#### Texto fornecido:
SOBRE AS CORES DAS AMOSTRAS

Antes de mais, vamos ser honestos: as amostras por nós adquiridas são escolhidas por meras questões de gosto pessoal.
Temos um palpite e isso basta-nos. Pescamos com a que mais gostamos, aquela que achamos mais bonita.
E isso é pouco recomendável quando falamos de seres que vivem abaixo do nível do nosso barco…..
A opção de compra desta ou daquela amostra deve obedecer a muitos outros critérios, e nenhum deles passa por ser…bonita.

A maior parte das pessoas tem uma caixa cheia de amostras em casa, que comprou por impulso, ou porque ouviu dizer que…, ou porque simplesmente quer ter uma gama ampla de escolha.
Mas isso pode ser apenas o avolumar do problema: desde logo porque se gasta dinheiro, e a seguir porque quando chega o momento de pescar, de pendurar uma amostra, …não sabe qual escolher.
Não ter mais que uma é horrível, é estar “pendurado” porque o nível de opções reduz a zero, é aquela e não há outra. Mas ter muitas e não saber o que fazer com elas pode ser ainda pior. É olhar para a caixa, olhar para o mar e …não ver nada.
Hoje, aqui no blog, tratamos de amostras e suas cores.

A percepção que temos da pesca e das suas técnicas é algo muito pessoal, muito assente na nossa própria lógica, naquilo em que acreditamos. O que de resto não traz nada de mal ao mundo, bem pior seria pescarmos sem acreditar.
Mas na verdade, ao irmos à pesca uma e outra vez, e ao aprendermos com os nossos erros próprios, vamos evoluindo. Eu serei muito melhor pescador hoje que há 40 anos atrás. Pena que quando já sabemos algo mais, o corpo entre em declínio e por vezes já nos falte um pouco da energia e entusiasmo que tínhamos enquanto jovens. Mas adiante, porque o tema é bom: as cores, como escolher.
Deve assumir-se que, dentro de uma enorme panóplia de amostras, formatos, cores tamanhos e pesos, de tudo aquilo que podemos encontrar dentro da nossa caixa de “esperanças”, nem tudo corresponde ao que será a escolha natural do peixe que queremos pescar.
Logo por azar dos Távoras, a escolha que verdadeiramente interessa nem é a nossa! É a deles….


Este pargo entrou a um jig de cor natural sardinha. Na circunstância aqui apliquei um assiste curto, da Daiwa, algo que faço frequentemente por pescar em zonas com muito encalhe na rocha. Quanto maiores os assistes mais jigs se perdem...

#### Instrução 1:
Responda às seguintes perguntas sobre o texto acerca das cores das amostras.
(a) Segundo o texto, por que razão são escolhidas as amostras que adquirimos?
(b) De que cor era o jig a que o pargo entrou?
(c) De que marca era o assiste curto aplicado nessa pesca?
#### Instrução 2:
Copie do texto sobre as cores das amostras o trecho que começa em "SOBRE AS CORES" e termina em "do nosso barco…..".

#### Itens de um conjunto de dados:

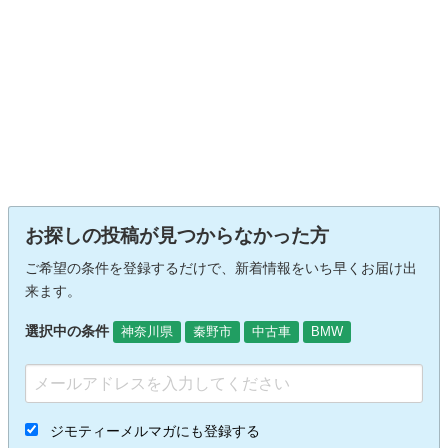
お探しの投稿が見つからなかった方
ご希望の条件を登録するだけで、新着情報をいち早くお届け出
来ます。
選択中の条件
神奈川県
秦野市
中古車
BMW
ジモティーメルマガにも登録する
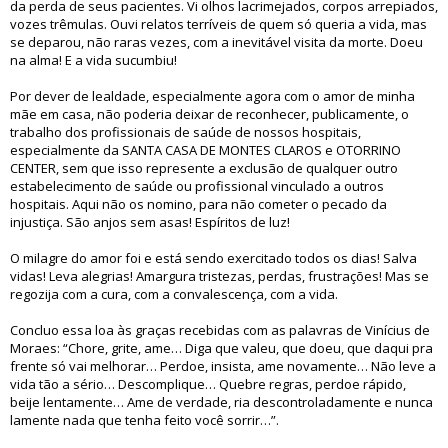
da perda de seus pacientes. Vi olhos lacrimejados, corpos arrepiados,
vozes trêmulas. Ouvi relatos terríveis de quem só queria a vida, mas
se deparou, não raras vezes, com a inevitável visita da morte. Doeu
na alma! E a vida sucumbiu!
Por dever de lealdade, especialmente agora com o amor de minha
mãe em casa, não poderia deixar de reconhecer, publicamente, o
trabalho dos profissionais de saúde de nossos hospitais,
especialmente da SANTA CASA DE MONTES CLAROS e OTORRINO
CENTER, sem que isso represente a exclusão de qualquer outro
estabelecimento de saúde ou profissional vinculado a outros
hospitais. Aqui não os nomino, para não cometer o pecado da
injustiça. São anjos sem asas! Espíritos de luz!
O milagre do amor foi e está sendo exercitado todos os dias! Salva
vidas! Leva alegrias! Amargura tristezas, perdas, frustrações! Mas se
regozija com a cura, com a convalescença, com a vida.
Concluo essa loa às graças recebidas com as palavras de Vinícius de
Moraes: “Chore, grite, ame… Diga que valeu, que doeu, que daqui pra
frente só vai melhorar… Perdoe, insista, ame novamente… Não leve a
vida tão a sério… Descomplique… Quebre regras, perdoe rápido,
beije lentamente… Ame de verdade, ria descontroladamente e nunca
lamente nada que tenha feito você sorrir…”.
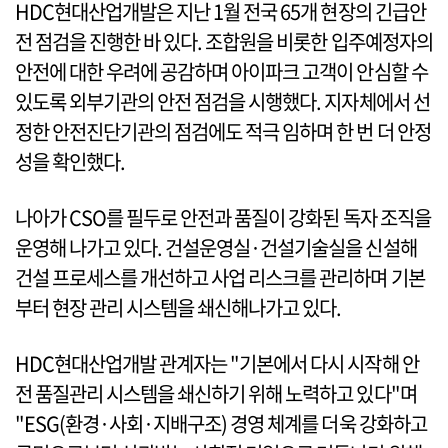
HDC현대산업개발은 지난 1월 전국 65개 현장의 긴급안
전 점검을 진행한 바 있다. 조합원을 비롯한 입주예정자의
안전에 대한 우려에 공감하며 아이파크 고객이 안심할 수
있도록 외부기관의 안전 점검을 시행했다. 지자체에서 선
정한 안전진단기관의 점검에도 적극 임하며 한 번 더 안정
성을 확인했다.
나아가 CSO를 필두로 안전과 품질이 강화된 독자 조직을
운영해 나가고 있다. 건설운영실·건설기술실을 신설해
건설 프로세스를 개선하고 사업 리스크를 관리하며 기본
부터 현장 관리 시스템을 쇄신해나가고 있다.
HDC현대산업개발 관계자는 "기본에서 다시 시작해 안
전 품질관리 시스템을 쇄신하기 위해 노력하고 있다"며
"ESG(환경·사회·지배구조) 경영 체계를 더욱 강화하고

#### Resposta 1:
(a) Por meras questões de gosto pessoal.
(b) De cor natural sardinha.
(c) Da Daiwa.

#### Resposta 2:
SOBRE AS CORES DAS AMOSTRAS

Antes de mais, vamos ser honestos: as amostras por nós adquiridas são escolhidas por meras questões de gosto pessoal.
Temos um palpite e isso basta-nos. Pescamos com a que mais gostamos, aquela que achamos mais bonita.
E isso é pouco recomendável quando falamos de seres que vivem abaixo do nível do nosso barco…..